Sementara dalam kasus Indra, Ketut mengatakan pihak yang melakukan pengusutan berasal dari Penyidik Pegawai Negeri Sipil (PPNS) Kanwil Direktorat Jenderal Pajak (DJP) Jakarta Timur.
“Terkait dengan Instruksi Jaksa Agung No 6 Tahun 2023 tentang netralitas penegakan hukum dalam rangka menyukseskan Pemilu 2024 enggak ada kaitannya sama sekali dengan ini (kasus Indra Charismiadji),” ujarnya dalam video yang dibagikan, Jumat (28/12).
“Karena yang ditujukan dalam Instruksi Jaksa Agung itu adalah terkait dengan tugas fungsi pokok kejaksaan. Tugasnya adalah dalam proses penegakan hukum khusus tindak pidana korupsi dan TPPU yang terkait dengan korupsi yang ditangani kejaksaan,” imbuhnya.
Di sisi lain, ia juga mempersilakan apabila Indra atau kuasa hukumnya ingin mengajukan penangguhan penahanan yang sedang berjalan.
Ketut mengatakan nantinya tim Jaksa Penuntut Umum (JPU) yang akan menilai atau mempertimbangkan apakah permohonan penangguhan penahanan itu bisa dikabulkan atau tidak.
Ia juga memastikan apabila permohonan penangguhan penahanan itu nantinya dikabulkan oleh JPU, maka proses hukum terhadap Indra akan tetap berjalan seperti biasa.
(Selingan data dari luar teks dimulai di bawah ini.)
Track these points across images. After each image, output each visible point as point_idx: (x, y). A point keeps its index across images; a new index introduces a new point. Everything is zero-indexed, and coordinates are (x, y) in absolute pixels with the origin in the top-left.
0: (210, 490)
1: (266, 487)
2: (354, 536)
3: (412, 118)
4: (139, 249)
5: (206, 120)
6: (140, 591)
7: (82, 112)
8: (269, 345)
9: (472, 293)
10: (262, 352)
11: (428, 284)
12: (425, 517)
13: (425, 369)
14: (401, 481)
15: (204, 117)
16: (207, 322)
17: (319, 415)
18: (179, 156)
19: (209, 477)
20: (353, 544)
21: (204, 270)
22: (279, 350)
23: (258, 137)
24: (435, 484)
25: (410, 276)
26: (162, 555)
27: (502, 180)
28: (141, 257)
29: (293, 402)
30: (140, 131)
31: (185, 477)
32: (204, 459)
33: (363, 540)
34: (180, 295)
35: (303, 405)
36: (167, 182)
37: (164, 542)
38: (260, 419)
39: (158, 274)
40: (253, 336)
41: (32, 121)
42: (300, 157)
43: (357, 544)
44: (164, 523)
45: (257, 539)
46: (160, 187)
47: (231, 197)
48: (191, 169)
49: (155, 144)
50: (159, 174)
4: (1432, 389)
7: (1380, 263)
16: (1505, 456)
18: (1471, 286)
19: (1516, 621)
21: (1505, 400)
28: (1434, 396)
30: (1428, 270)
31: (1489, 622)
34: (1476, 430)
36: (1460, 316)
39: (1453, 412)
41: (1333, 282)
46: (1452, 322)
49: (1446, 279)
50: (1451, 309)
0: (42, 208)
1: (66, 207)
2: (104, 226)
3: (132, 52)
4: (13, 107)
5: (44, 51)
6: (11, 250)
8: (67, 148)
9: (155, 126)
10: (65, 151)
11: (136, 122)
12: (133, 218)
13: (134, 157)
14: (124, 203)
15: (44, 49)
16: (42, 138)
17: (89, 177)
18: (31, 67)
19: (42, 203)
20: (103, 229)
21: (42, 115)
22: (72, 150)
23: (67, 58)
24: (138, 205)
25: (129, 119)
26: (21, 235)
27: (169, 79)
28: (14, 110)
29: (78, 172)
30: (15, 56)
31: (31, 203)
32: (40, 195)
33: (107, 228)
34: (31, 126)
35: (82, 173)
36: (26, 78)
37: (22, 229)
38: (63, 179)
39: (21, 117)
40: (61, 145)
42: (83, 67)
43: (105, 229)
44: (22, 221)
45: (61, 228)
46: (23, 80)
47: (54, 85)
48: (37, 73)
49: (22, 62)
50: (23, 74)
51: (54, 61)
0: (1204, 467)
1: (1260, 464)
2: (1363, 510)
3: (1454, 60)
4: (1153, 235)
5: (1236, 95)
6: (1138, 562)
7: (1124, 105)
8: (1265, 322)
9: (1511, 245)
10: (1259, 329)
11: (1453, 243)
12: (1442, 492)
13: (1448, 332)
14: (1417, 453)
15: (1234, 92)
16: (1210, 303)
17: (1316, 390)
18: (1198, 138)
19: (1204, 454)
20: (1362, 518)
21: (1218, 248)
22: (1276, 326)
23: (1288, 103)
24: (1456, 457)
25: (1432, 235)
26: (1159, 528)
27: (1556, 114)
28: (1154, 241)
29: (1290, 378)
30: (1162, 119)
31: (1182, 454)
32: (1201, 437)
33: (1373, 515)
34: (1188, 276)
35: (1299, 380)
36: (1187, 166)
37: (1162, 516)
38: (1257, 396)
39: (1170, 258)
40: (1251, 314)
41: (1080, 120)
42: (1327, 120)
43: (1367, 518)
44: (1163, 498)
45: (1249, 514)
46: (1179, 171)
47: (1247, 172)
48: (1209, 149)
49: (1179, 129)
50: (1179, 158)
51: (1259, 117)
“Kalau misalkan mereka mengajukan suatu proses penangguhan penahanan silakan saja, tapi proses penegakan hukum itu tetap berjalan,” jelasnya.
“Silakan diajukan sesuai dengan proses hukum, nanti akan dipelajari dan dipertimbangkan oleh tim penuntut umum apakah layak atau tidak diberikan penangguhan penahanan atau pengalihan jenis tahanan,” imbuh Ketut.
Sebelumnya Plh Kepala Seksi Intelijen Kejaksaan Negeri Jakarta Timur (Kejari Jaktim) Mahfuddin Cakra Saputra mengatakan penetapan tersangka terhadap Indra dilakukan oleh Kantor Wilayah Direktorat Jenderal Pajak (DJP) Jakarta Timur.
“Dalam perkara Tindak Pidana Perpajakan dan TPPU yaitu sengaja menerbitkan dan atau menggunakan faktur pajak yang tidak berdasarkan transaksi yang sebenarnya dalam kurun waktu tahun pajak 2017 Januari sampai 2019,” ujarnya dalam keterangan tertulis, Rabu (27/12) malam.
Cakra menyebut modus penggunaan faktur pajak tidak sesuai itu diduga dilakukan oleh Indra bersama Ike Andriani. Keduanya, kata dia, merupakan pemilik atau pengendali PT Luki Mandiri Indonesia Raya.
Ia menjelaskan baik Indra maupun Ike diduga dengan sengaja tidak menyampaikan surat pemberitahuan masa PPN ataupun menyetorkan PPN yang telah dipungut ke kas negara selama periode Januari-Desember 2019.
“Sehingga menimbulkan kerugian pada pendapatan Negara sebesar Rp1.103.028.418,” tuturnya.